Als erste Eigentümerin des Bandes hat sich im Jahr 1645 Juliane von Bobart verewigt, die damals 12-jährige Tochter des ostfriesischen Geheimen Rats und Kanzlers Arnold von Bobart. Über 40 Jahre später vermachte sie das Buch ihrer Tochter und auch weit darüber hinaus lässt sich die Besitzgeschichte des Bandes nachverfolgen. 1773 gelangte er zu Friedrich August Schmelzer (1759–1842), als Geschenk dessen Vaters. Der Frankenhausener studierte Rechtswissenschaften und wurde zunächst Dozent in Göttingen und ab 1791 Professor beider Rechte an der Universität Helmstedt, 1810 wechselte er nach Halle. Die Lutherdrucke dürften den Juristen auf diesen Wegen stetig begleitet haben, denn sein Sohn Johann Friedrich Hermann erbte den Band nach dem Tod seines Vaters im Jahr 1842. Über zwei weitere Generationen ist die Provenienzgeschichte dokumentiert, bis sie im 20. Jahrhundert in Pommern abreißt.

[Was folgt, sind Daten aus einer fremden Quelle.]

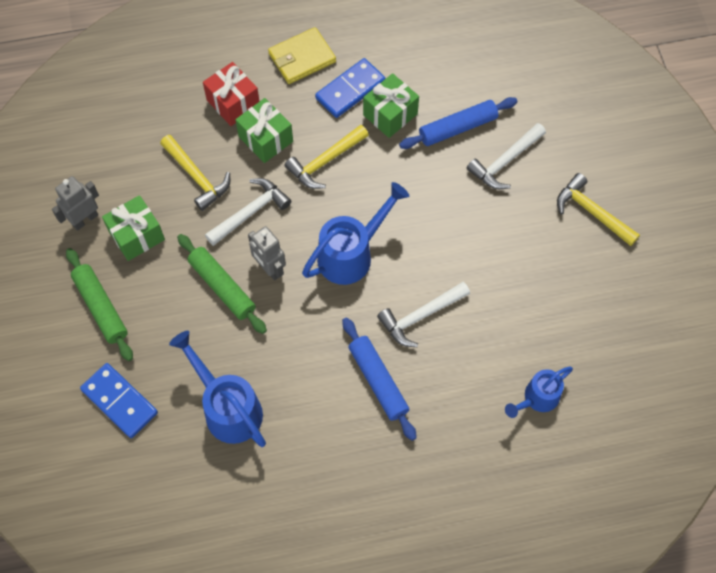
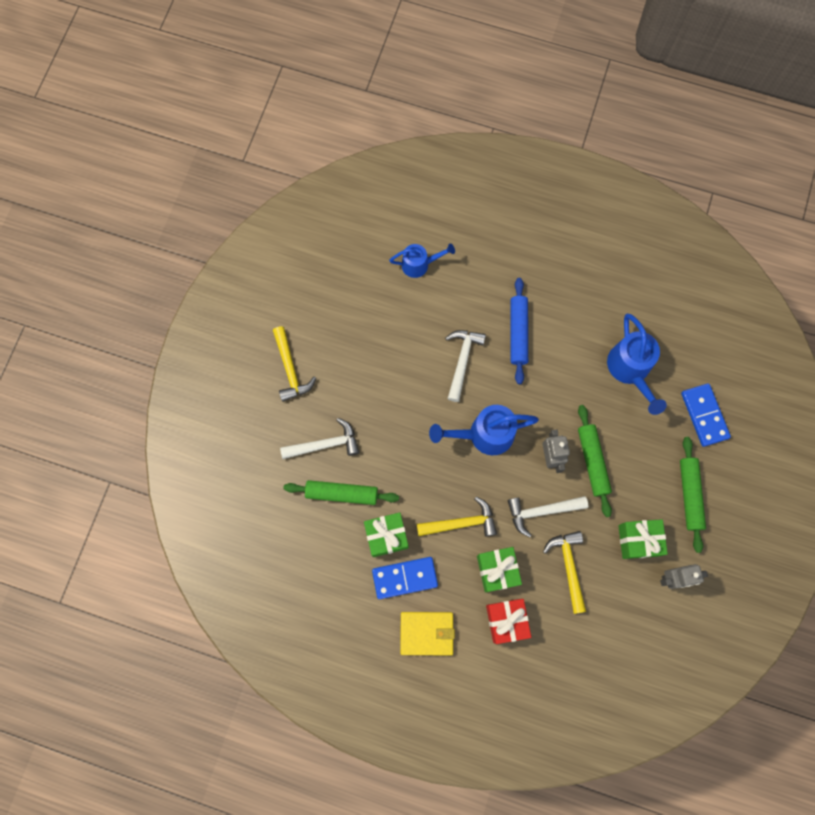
camera: 150 degrees left, 10 degrees up
white hammer [377,282,470,347] -> white hammer turned 75 degrees counterclockwise [445,330,486,402]
blue rolling pin [399,97,518,149] -> green rolling pin [283,480,399,505]

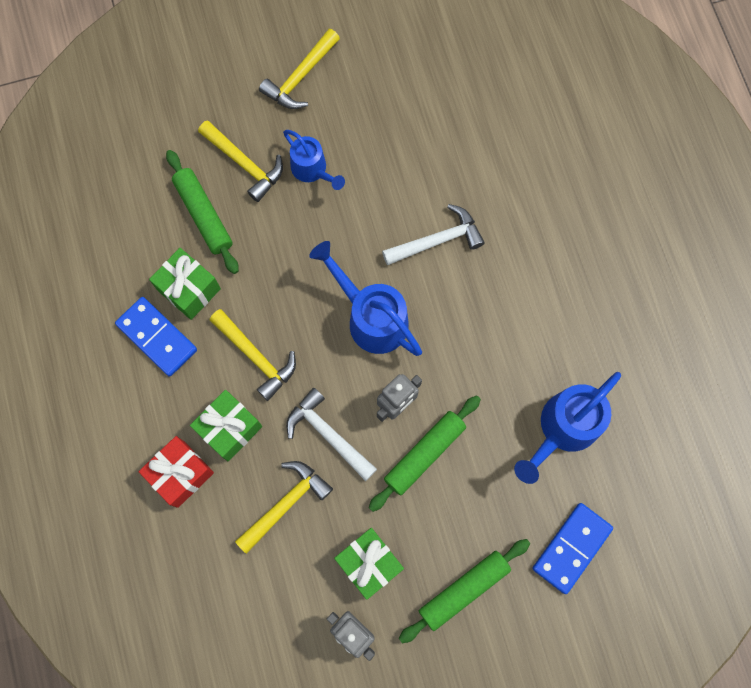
camera: 55 degrees right, 0 degrees up
white hammer [280,418,360,459] -> yellow hammer [198,120,283,202]
blue watering can [389,243,455,278] -> blue watering can moved to [283,130,345,190]
yellow wallet [400,612,455,656] -> none
blue rolling pin [511,278,528,384] -> none

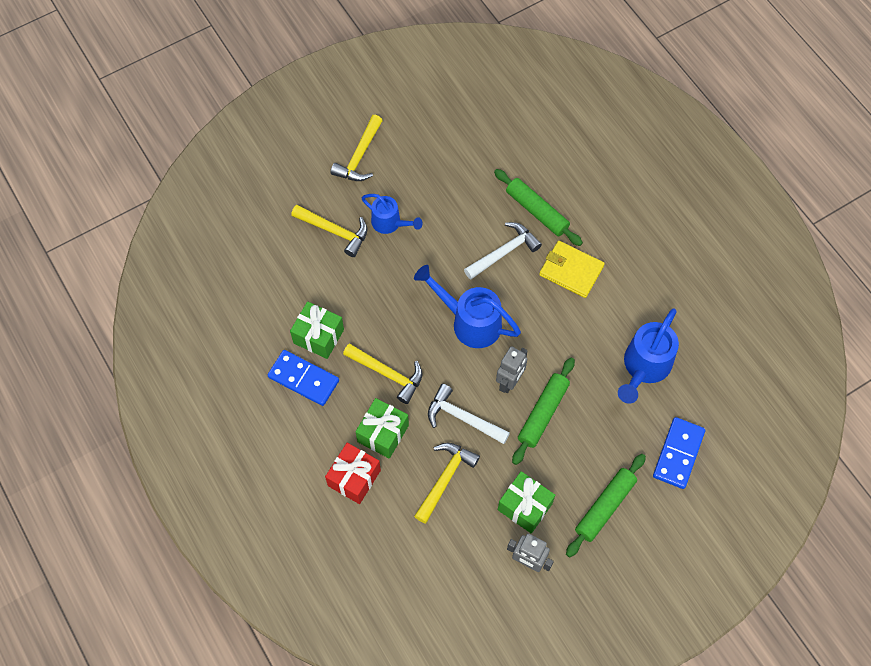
camera: 15 degrees left, 10 degrees down
green rolling pin [166,150,239,274] -> green rolling pin moved to [494,169,583,246]
none -> yellow wallet [539,241,605,298]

Auf welchem Wege das Buch nun in das österreichische Antiquariat gelangte, ist daher nicht bekannt.

Durch den jüngsten Ankauf der Sondersammlungen kehren die beiden seltenen Lutherdrucke nun nach rund 400 Jahren endlich zurück an ihren Entstehungsort nach Hamburg. Nach der detaillierten Erschließung auch der Provenienzhinweise wird die Stabi den Band sachgerecht archivieren und digitalisieren und ihn somit dauerhaft und ortsunabhängig zugänglich machen.

Eine Antwort zu “Neuerwerbung: Die erste hochdeutsche Bibelausgabe Hamburgs”

  1. Matthias Johansseb sagt:

    Die erste hochdeutsche Bibelausgabe Hamburgs

    Wunderbar, dass so ein Werk erworben werden konnte. Wie man liest, soll es ja auch in ganz gutem Zustand sein.
    Interessant ist auch zu erfahren,dass erst seit Ende des 16. Jahrhunderts sich Hochdeutsch in Hamburg durchgesetzt hat.
    Sehr gut finde ich,das im Text gesagt wird dass es ganz im Sinne des Doctorus Luther war, dass seine Übersetzung der Heiligen Schrift hierzulande in Niederdeutsch gedruckt wurde. Er wollte ja, dass die Menschen die Bibel in der Sprache lesen konnten, die sie selber sprechen und verstehen.